§ **EXERCISE**:
Recast the text of the saved entries below as a Markdown table with the columns "Row" and "Line," giving each line a row number. Skip blank lines and leave out the pictures.

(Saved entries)

--

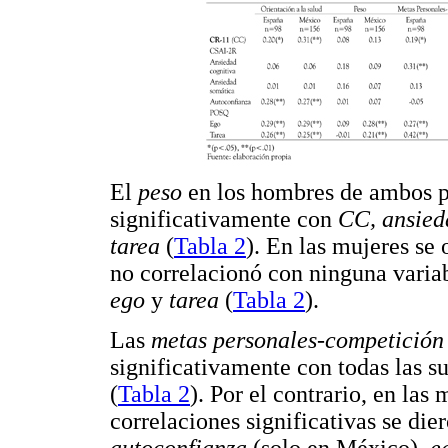
El
peso
en los hombres de ambos pa
significativamente con
CC, ansied
tarea
(
Tabla 2
). En las mujeres se
no correlacionó con ninguna varia
ego
y
tarea
(
Tabla 2
).
Las
metas personales-competició
significativamente con todas las s
(
Tabla 2
). Por el contrario, en las
correlaciones significativas se di
autoconfianza
(solo en México),
e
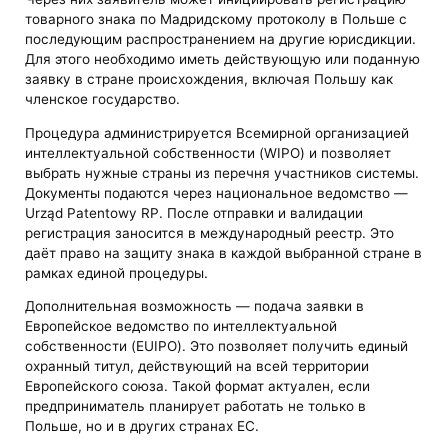
товарного знака по Мадридскому протоколу в Польше с
последующим распространением на другие юрисдикции.
Для этого необходимо иметь действующую или поданную
заявку в стране происхождения, включая Польшу как
членское государство.
Процедура администрируется Всемирной организацией
интеллектуальной собственности (WIPO) и позволяет
выбрать нужные страны из перечня участников системы.
Документы подаются через национальное ведомство —
Urząd Patentowy RP. После отправки и валидации
регистрация заносится в международный реестр. Это
даёт право на защиту знака в каждой выбранной стране в
рамках единой процедуры.
Дополнительная возможность — подача заявки в
Европейское ведомство по интеллектуальной
собственности (EUIPO). Это позволяет получить единый
охранный титул, действующий на всей территории
Европейского союза. Такой формат актуален, если
предприниматель планирует работать не только в
Польше, но и в других странах ЕС.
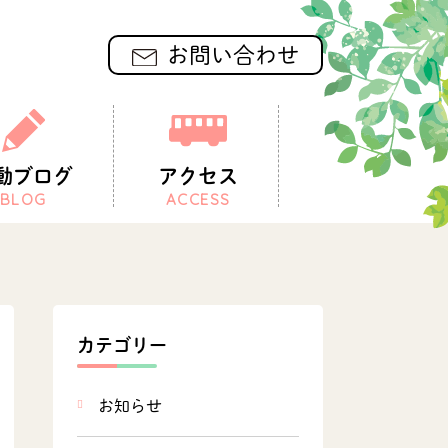
お問い合わせ
動ブログ
アクセス
BLOG
ACCESS
カテゴリー
お知らせ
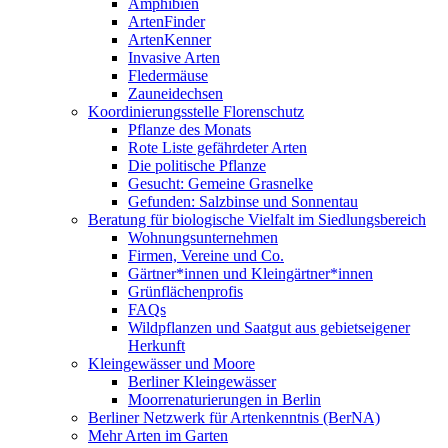
Amphibien
ArtenFinder
ArtenKenner
Invasive Arten
Fledermäuse
Zauneidechsen
Koordinierungsstelle Florenschutz
Pflanze des Monats
Rote Liste gefährdeter Arten
Die politische Pflanze
Gesucht: Gemeine Grasnelke
Gefunden: Salzbinse und Sonnentau
Beratung für biologische Vielfalt im Siedlungsbereich
Wohnungsunternehmen
Firmen, Vereine und Co.
Gärtner*innen und Kleingärtner*innen
Grünflächenprofis
FAQs
Wildpflanzen und Saatgut aus gebietseigener
Herkunft
Kleingewässer und Moore
Berliner Kleingewässer
Moorrenaturierungen in Berlin
Berliner Netzwerk für Artenkenntnis (BerNA)
Mehr Arten im Garten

--

§ **YOUR RESPONSE**:
| Row | Line |
|---|---|
| 1 | El |
| 2 | peso |
| 3 | en los hombres de ambos pa |
| 4 | significativamente con |
| 5 | CC, ansied |
| 6 | tarea |
| 7 | ( |
| 8 | Tabla 2 |
| 9 | ). En las mujeres se |
| 10 | no correlacionó con ninguna varia |
| 11 | ego |
| 12 | y |
| 13 | tarea |
| 14 | ( |
| 15 | Tabla 2 |
| 16 | ). |
| 17 | Las |
| 18 | metas personales-competició |
| 19 | significativamente con todas las s |
| 20 | ( |
| 21 | Tabla 2 |
| 22 | ). Por el contrario, en las |
| 23 | correlaciones significativas se di |
| 24 | autoconfianza |
| 25 | (solo en México), |
| 26 | e |
| 27 | товарного знака по Мадридскому протоколу в Польше с |
| 28 | последующим распространением на другие юрисдикции. |
| 29 | Для этого необходимо иметь действующую или поданную |
| 30 | заявку в стране происхождения, включая Польшу как |
| 31 | членское государство. |
| 32 | Процедура администрируется Всемирной организацией |
| 33 | интеллектуальной собственности (WIPO) и позволяет |
| 34 | выбрать нужные страны из перечня участников системы. |
| 35 | Документы подаются через национальное ведомство — |
| 36 | Urząd Patentowy RP. После отправки и валидации |
| 37 | регистрация заносится в международный реестр. Это |
| 38 | даёт право на защиту знака в каждой выбранной стране в |
| 39 | рамках единой процедуры. |
| 40 | Дополнительная возможность — подача заявки в |
| 41 | Европейское ведомство по интеллектуальной |
| 42 | собственности (EUIPO). Это позволяет получить единый |
| 43 | охранный титул, действующий на всей территории |
| 44 | Европейского союза. Такой формат актуален, если |
| 45 | предприниматель планирует работать не только в |
| 46 | Польше, но и в других странах ЕС. |
| 47 | お問い合わせ |
| 48 | 動ブログ |
| 49 | アクセス |
| 50 | BLOG |
| 51 | ACCESS |
| 52 | カテゴリー |
| 53 | お知らせ |
| 54 | Amphibien |
| 55 | ArtenFinder |
| 56 | ArtenKenner |
| 57 | Invasive Arten |
| 58 | Fledermäuse |
| 59 | Zauneidechsen |
| 60 | Koordinierungsstelle Florenschutz |
| 61 | Pflanze des Monats |
| 62 | Rote Liste gefährdeter Arten |
| 63 | Die politische Pflanze |
| 64 | Gesucht: Gemeine Grasnelke |
| 65 | Gefunden: Salzbinse und Sonnentau |
| 66 | Beratung für biologische Vielfalt im Siedlungsbereich |
| 67 | Wohnungsunternehmen |
| 68 | Firmen, Vereine und Co. |
| 69 | Gärtner*innen und Kleingärtner*innen |
| 70 | Grünflächenprofis |
| 71 | FAQs |
| 72 | Wildpflanzen und Saatgut aus gebietseigener |
| 73 | Herkunft |
| 74 | Kleingewässer und Moore |
| 75 | Berliner Kleingewässer |
| 76 | Moorrenaturierungen in Berlin |
| 77 | Berliner Netzwerk für Artenkenntnis (BerNA) |
| 78 | Mehr Arten im Garten |